You see both fruit cake and socialised medicine are useful, tasty things full of fruity, healthy goodness; not to mention eastern promise---things that over here are grossly maligned and misrepresented and screamed and arm-waved and circle-run at, not to mention the thing with the ostrich and the cruel and nasty sayings. And, really, it’s not in the least fair to either of them.
For example when you consider the fact that disease is socialised you can immediately see why medicine should be socialised too: and if you haven’t noticed this most obvious characteristic of disease, all you have to do is to look at the way we all go around sharing it like socialists in the most egalitarian way, why it’s almost Marxist “from each according to his ability; to each according to his sneeze” as dear old Karl wrote in das Kapital one chilly winter as he sat in his accustomed place in the hardly-heated Reading Room of the British Museum (before, unfortunately, using that particular sheet of the manuscript as a hanky.)
And it’s not just infectious disease: the state (at some level or other) builds a road for various reasons, one of the unintended consequences of which is a plethora of road accidents which of course tend to need medicine to come along and sew together whatever pieces happen to be left over from them. Now, while some few roads may be capitalistic endeavours, earning tolls and so-forth, almost all of them, even here in America, are the most socialist of enterprises, constructed for the common good and paid for using taxation.
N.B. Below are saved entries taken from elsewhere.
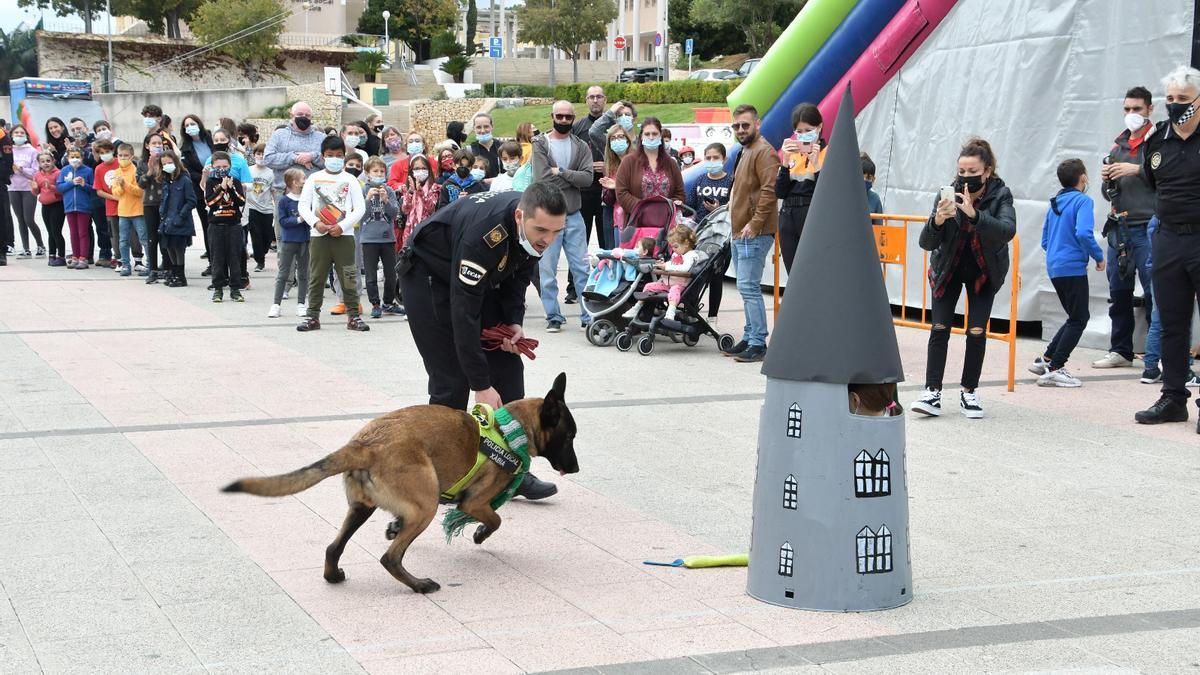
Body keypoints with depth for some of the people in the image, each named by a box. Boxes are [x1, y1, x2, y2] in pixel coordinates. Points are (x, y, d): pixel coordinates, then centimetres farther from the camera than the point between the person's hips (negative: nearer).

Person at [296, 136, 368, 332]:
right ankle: (312, 316, 10)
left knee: (348, 277, 0)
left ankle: (353, 316, 5)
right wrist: (316, 223, -14)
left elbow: (360, 208, -1)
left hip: (344, 235, -1)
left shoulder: (350, 180, 5)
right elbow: (303, 206, 3)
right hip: (319, 235, 1)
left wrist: (342, 226, -12)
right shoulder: (314, 179, 7)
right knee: (316, 277, 4)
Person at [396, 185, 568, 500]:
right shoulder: (485, 233, -40)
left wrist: (514, 321, -11)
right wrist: (481, 385, -35)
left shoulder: (538, 224, -17)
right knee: (452, 378, -11)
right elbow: (464, 311, -38)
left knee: (507, 365, 0)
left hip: (480, 280, 7)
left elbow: (518, 272, 4)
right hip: (429, 273, -7)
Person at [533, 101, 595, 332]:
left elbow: (587, 178, -7)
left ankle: (589, 315, 9)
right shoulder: (541, 144, 1)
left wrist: (560, 172, -14)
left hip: (574, 215, 2)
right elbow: (541, 179, -13)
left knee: (582, 268, 3)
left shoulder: (581, 147, 9)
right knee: (547, 270, 2)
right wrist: (572, 178, -8)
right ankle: (553, 317, 11)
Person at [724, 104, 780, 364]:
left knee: (749, 287, -12)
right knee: (747, 288, 12)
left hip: (754, 234, -10)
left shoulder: (764, 152, -11)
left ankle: (758, 343, -11)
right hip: (739, 234, 10)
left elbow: (770, 191, -20)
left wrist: (754, 223, -22)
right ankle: (749, 338, 18)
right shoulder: (746, 152, 21)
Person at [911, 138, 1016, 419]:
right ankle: (932, 393, -7)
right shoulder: (950, 194, -18)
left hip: (984, 272, -1)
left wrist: (974, 214, -51)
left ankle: (969, 393, 8)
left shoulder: (1000, 195, -20)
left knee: (976, 331, -6)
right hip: (949, 268, 1)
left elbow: (1007, 230, -38)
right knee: (940, 328, -8)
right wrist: (937, 221, -43)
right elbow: (926, 243, -21)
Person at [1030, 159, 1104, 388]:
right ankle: (1055, 369, -5)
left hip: (1054, 267, 8)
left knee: (1076, 318, 19)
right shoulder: (1083, 201, -9)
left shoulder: (1055, 204, 15)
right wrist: (1099, 257, -11)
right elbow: (1083, 234, -23)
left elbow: (1045, 241, 18)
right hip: (1073, 268, -8)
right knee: (1078, 320, -1)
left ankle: (1046, 360, 18)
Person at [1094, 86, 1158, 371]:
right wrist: (1106, 181, 1)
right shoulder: (1119, 144, 17)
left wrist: (1138, 170, -18)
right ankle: (1121, 351, 21)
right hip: (1119, 227, 7)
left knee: (1154, 291, -9)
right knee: (1119, 293, 11)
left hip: (1147, 227, -7)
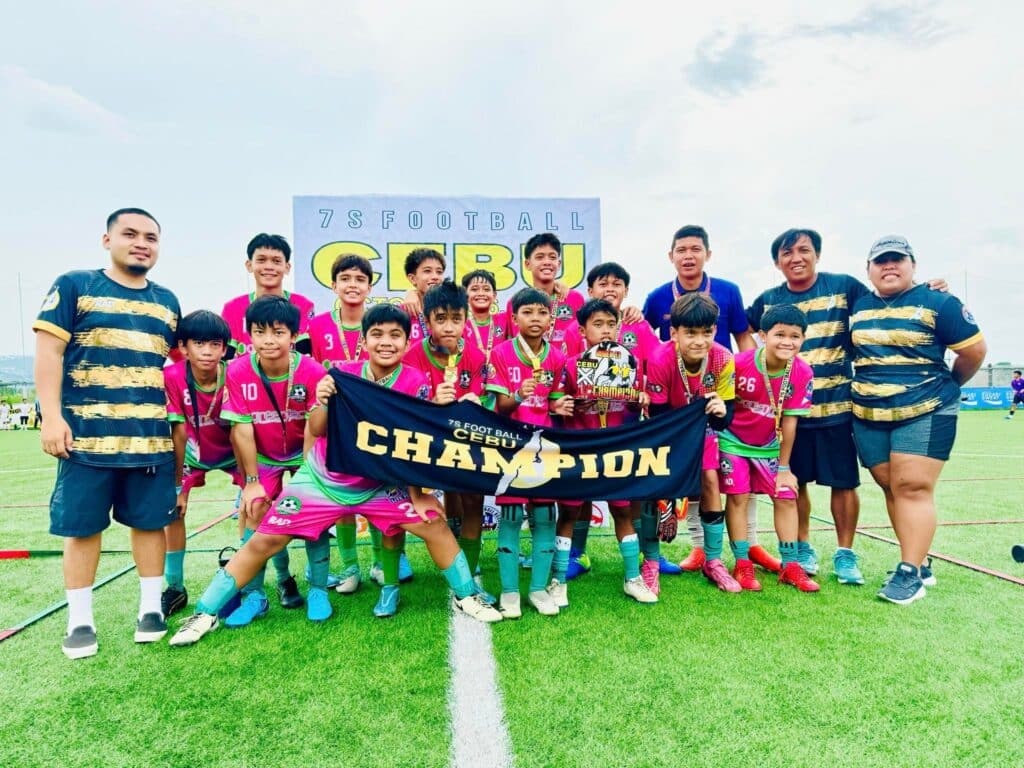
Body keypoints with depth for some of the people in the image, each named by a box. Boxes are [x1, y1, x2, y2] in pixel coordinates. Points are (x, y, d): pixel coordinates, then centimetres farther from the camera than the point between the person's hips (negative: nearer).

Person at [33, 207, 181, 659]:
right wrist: (51, 416, -12)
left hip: (152, 436, 3)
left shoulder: (167, 302, 14)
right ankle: (80, 620, 19)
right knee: (82, 525, 5)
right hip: (87, 434, -3)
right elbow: (48, 352, -3)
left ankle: (150, 607, 22)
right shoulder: (73, 286, 3)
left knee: (150, 521, 8)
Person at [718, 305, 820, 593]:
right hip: (734, 440, -3)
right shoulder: (740, 364, -25)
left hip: (770, 445, 3)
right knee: (738, 497, -5)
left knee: (787, 498, 2)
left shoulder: (802, 374, -18)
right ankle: (742, 565, 6)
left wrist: (784, 467, -7)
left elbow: (789, 421, -12)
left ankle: (791, 566, 14)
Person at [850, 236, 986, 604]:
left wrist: (948, 386, 10)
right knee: (892, 488, 7)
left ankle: (909, 573, -6)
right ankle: (919, 562, 18)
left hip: (925, 412, -5)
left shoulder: (937, 303, -4)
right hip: (869, 415, 5)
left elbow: (974, 349, -1)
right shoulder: (858, 307, 10)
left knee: (913, 488, -10)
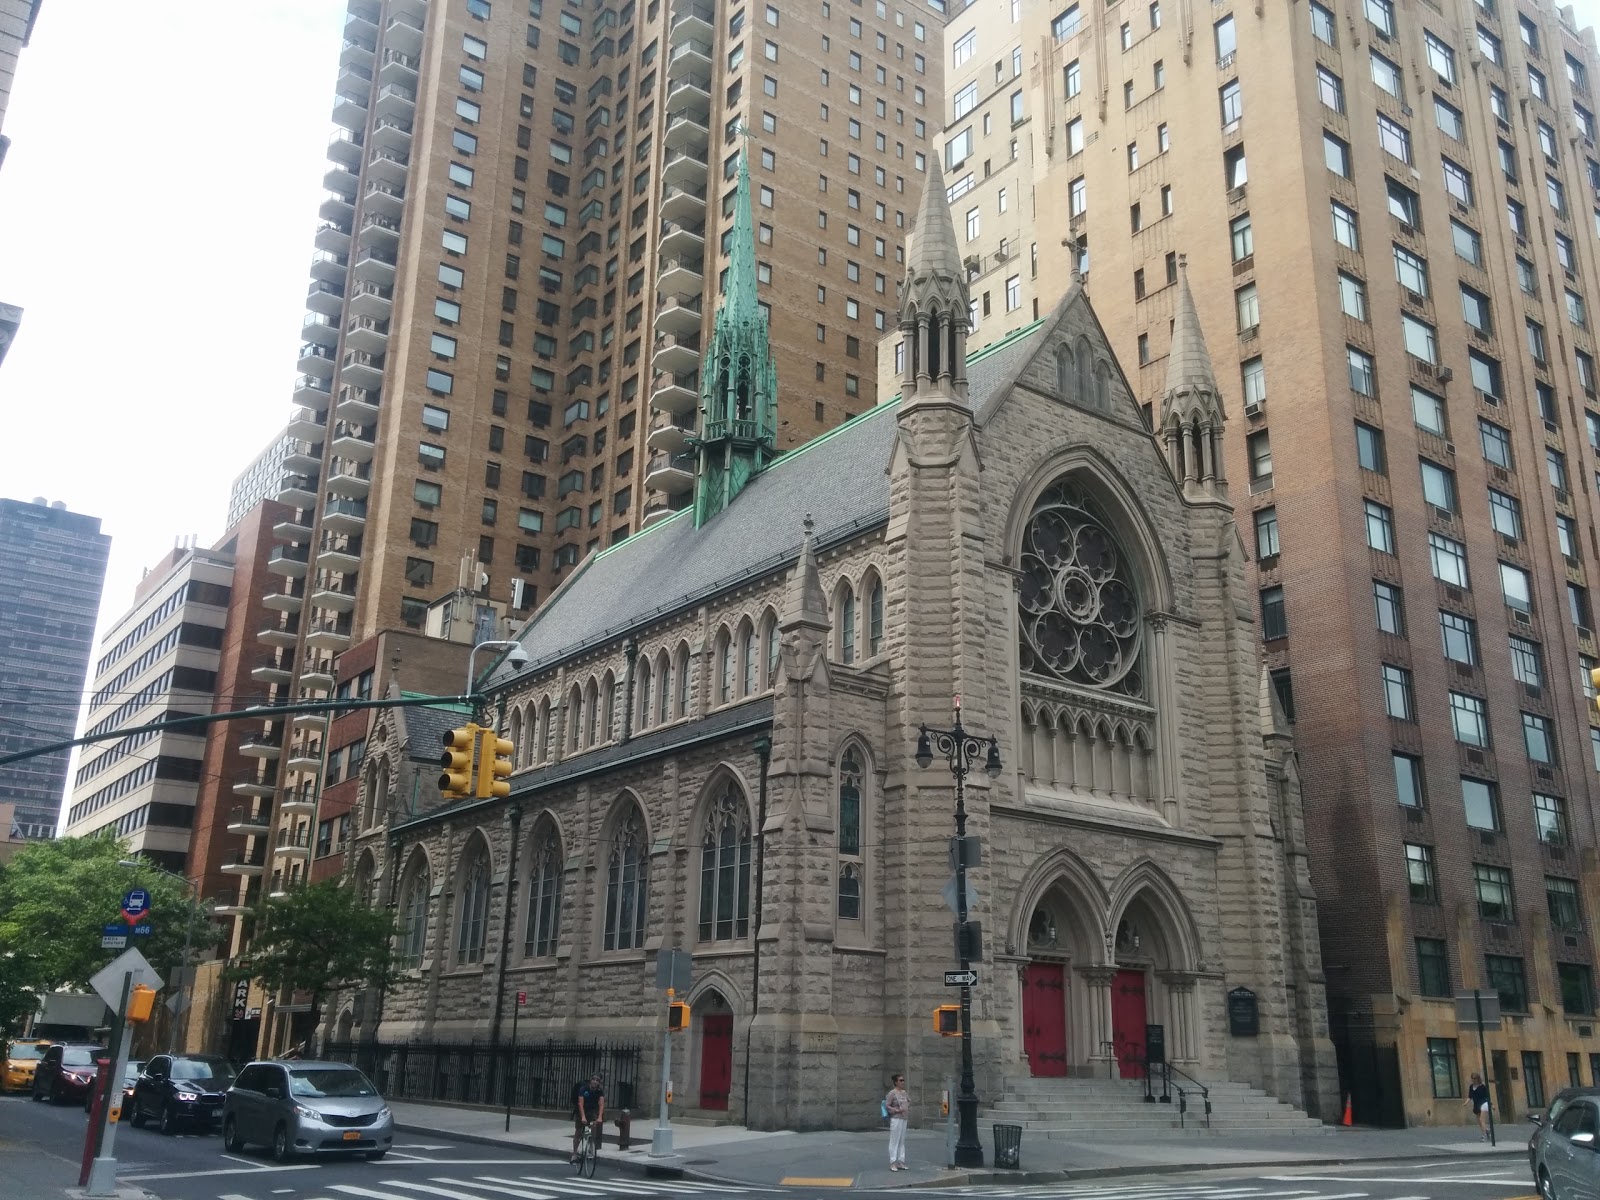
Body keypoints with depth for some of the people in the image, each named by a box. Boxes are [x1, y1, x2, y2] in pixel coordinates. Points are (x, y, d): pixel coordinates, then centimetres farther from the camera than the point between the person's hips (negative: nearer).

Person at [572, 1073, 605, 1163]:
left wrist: (600, 1117, -39)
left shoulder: (600, 1091, -16)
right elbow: (581, 1104, -28)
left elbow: (601, 1104, -26)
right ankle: (574, 1154, 4)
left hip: (593, 1111, 2)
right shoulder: (583, 1089, -22)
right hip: (581, 1111, -2)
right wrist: (583, 1117, -40)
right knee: (578, 1132, -3)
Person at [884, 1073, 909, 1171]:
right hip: (896, 1119, -8)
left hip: (904, 1119, 8)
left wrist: (908, 1110, 14)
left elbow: (909, 1101, 30)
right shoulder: (892, 1093, -10)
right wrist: (897, 1110, -19)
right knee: (894, 1141, -6)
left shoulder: (904, 1092, 12)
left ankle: (900, 1162, 17)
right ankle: (892, 1163, -3)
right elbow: (886, 1106, -13)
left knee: (902, 1141, 11)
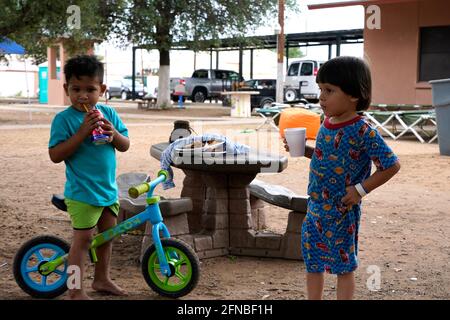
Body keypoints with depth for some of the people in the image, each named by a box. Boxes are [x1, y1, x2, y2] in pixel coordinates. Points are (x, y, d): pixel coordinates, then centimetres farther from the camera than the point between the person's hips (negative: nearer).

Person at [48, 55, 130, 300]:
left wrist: (114, 134, -16)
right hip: (82, 192, -6)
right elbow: (55, 155, -20)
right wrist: (83, 132, -27)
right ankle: (76, 292, 6)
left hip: (108, 188, 6)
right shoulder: (64, 119, -13)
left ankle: (102, 279, 36)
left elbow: (125, 146, 6)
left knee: (107, 234, 18)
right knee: (83, 238, -4)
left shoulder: (108, 113, 3)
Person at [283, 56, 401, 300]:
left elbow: (391, 165, -17)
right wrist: (303, 149, 2)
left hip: (342, 212, -7)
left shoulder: (362, 132, -19)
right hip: (315, 207, 8)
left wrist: (360, 190, -17)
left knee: (344, 266, 8)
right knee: (312, 263, 17)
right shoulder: (326, 124, 3)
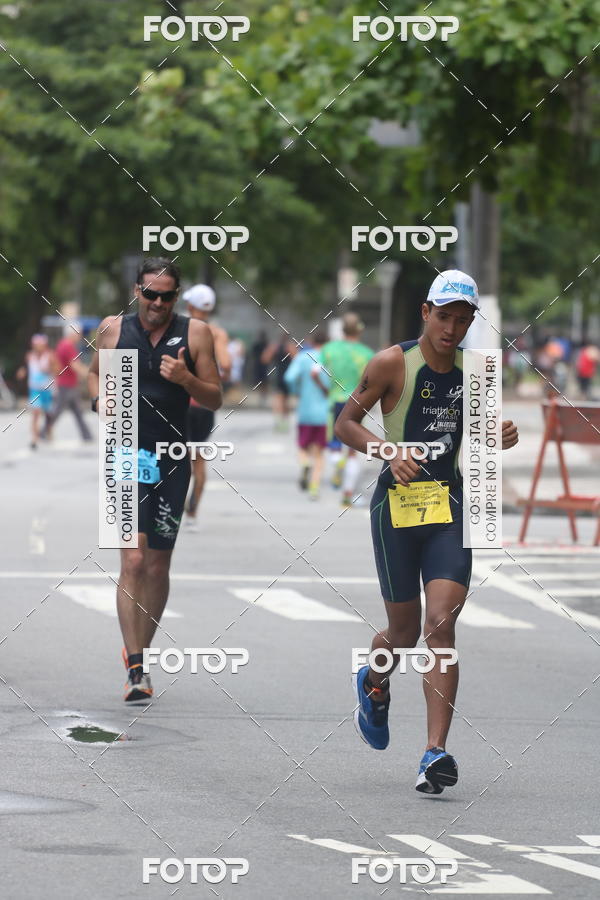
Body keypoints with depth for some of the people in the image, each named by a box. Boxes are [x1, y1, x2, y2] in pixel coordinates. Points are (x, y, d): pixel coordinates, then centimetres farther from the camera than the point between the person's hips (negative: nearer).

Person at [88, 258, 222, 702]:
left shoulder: (195, 333, 1)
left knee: (158, 567, 8)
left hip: (172, 462, 1)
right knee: (133, 561, -14)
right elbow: (95, 372, 21)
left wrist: (186, 379, -16)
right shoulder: (113, 329, 3)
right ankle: (135, 668, -17)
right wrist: (100, 398, -1)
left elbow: (216, 399, 3)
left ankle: (139, 652, 27)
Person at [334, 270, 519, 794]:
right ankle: (374, 683, 45)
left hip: (450, 503, 2)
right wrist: (389, 453, -20)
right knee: (405, 630, 7)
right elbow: (345, 424, -3)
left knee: (442, 620, -13)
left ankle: (436, 753, -17)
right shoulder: (393, 364, -7)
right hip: (397, 503, -2)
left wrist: (501, 439, 0)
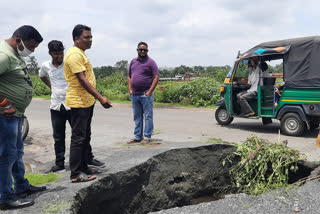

So it should surely seem obvious by now that a socialised problem should have a socialised solution. And, when you consider that socialised medicine is so much better and so much cheaper and so much ...all those other wonderful things that end in ‘-er’ than any alternative, you realise that the only reason you don’t have it here and the sole reason why, when you merely hear it mentioned you all run around in circles waving your arms in the air and screaming, before sprinting off to stick your heads into the nearest ostrich, is because of the rich buggers who make a killing off the fact that you don’t have it---and ‘killing’ is (I’m sure) le mot juste. And it is surely not a coincidence that the sort of swine who promote anti-socialised medicine are exactly the same ones who spread all those rumours and innuendoes and down-right stodgy lies about fruit cake. Why they all probably spend their weekdays commissioning evil advertisements designed to trick you into giving your doctor an excuse to prescribe expensive and dubious drugs for diseases you didn’t know you had (and probably wouldn’t suffer from under socialised medicine); and their weekends commissioning nasty cartoons and vile jokes demeaning fruit cakes. So forget about stupid useless resolutions about losing weight, or giving up smoking, or finally having stopped beating your wife and, or, or husband; and start the revolution now, by having a really good New Year’s resolution about socialised medicine and fruit cake.
And then stick to it, because it (at least the fruit cake bit) will surely stick to you.
Cheerio for now from Richard Howland-Bolton
| Notes:
Please be kind to this essay, I was sick (probably from eating too much fruit cake) during its production and it seems to have effected my higher cognitive functions, so it’s not its fault.